**Problem requirements**
Render the listing lines running from the one containing "Matt Reynolds: Total" through the one containing "Bryan Heitman: Total" as a Markdown table with the columns Number and Line. Leave out any blank lines.

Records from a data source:
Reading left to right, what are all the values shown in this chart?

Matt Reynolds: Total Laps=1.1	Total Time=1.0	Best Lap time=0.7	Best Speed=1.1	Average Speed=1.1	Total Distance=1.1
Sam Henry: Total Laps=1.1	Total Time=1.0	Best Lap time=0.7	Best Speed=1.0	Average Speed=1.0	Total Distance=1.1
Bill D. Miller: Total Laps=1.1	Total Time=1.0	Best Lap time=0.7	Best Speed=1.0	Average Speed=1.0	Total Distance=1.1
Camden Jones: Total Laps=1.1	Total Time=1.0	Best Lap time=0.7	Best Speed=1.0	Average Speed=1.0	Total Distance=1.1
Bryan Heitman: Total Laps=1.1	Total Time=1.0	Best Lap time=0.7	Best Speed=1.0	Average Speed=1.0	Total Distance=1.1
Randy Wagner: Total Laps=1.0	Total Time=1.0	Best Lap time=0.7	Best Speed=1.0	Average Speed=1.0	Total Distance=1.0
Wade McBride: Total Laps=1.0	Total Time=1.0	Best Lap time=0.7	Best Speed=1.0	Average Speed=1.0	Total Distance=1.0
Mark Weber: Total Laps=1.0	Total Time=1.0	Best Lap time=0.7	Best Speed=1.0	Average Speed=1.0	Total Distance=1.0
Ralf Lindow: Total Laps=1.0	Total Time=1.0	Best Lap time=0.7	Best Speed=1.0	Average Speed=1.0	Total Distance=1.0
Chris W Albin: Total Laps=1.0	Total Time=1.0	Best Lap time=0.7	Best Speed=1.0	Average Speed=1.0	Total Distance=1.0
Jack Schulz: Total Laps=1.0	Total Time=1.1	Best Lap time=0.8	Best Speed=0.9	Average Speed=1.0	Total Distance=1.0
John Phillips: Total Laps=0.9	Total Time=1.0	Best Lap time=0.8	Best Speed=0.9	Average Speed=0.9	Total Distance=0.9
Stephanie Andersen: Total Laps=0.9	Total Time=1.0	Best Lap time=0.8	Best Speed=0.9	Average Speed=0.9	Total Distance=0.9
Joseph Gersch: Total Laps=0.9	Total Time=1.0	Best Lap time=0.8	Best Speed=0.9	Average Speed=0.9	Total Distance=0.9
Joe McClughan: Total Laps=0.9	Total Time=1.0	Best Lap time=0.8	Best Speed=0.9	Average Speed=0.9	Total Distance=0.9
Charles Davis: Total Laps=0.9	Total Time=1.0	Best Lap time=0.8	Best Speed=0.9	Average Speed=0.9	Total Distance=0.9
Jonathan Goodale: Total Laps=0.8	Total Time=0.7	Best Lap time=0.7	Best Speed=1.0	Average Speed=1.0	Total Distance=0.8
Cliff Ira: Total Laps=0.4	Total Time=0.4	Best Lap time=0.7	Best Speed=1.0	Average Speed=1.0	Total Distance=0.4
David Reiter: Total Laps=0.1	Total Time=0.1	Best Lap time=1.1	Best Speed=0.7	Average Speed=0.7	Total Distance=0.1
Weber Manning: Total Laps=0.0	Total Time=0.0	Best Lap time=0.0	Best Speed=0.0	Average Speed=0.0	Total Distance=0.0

**Written solution**
| Number | Line |
|---|---|
| 1 | Matt Reynolds: Total Laps=1.1	Total Time=1.0	Best Lap time=0.7	Best Speed=1.1	Average Speed=1.1	Total Distance=1.1 |
| 2 | Sam Henry: Total Laps=1.1	Total Time=1.0	Best Lap time=0.7	Best Speed=1.0	Average Speed=1.0	Total Distance=1.1 |
| 3 | Bill D. Miller: Total Laps=1.1	Total Time=1.0	Best Lap time=0.7	Best Speed=1.0	Average Speed=1.0	Total Distance=1.1 |
| 4 | Camden Jones: Total Laps=1.1	Total Time=1.0	Best Lap time=0.7	Best Speed=1.0	Average Speed=1.0	Total Distance=1.1 |
| 5 | Bryan Heitman: Total Laps=1.1	Total Time=1.0	Best Lap time=0.7	Best Speed=1.0	Average Speed=1.0	Total Distance=1.1 |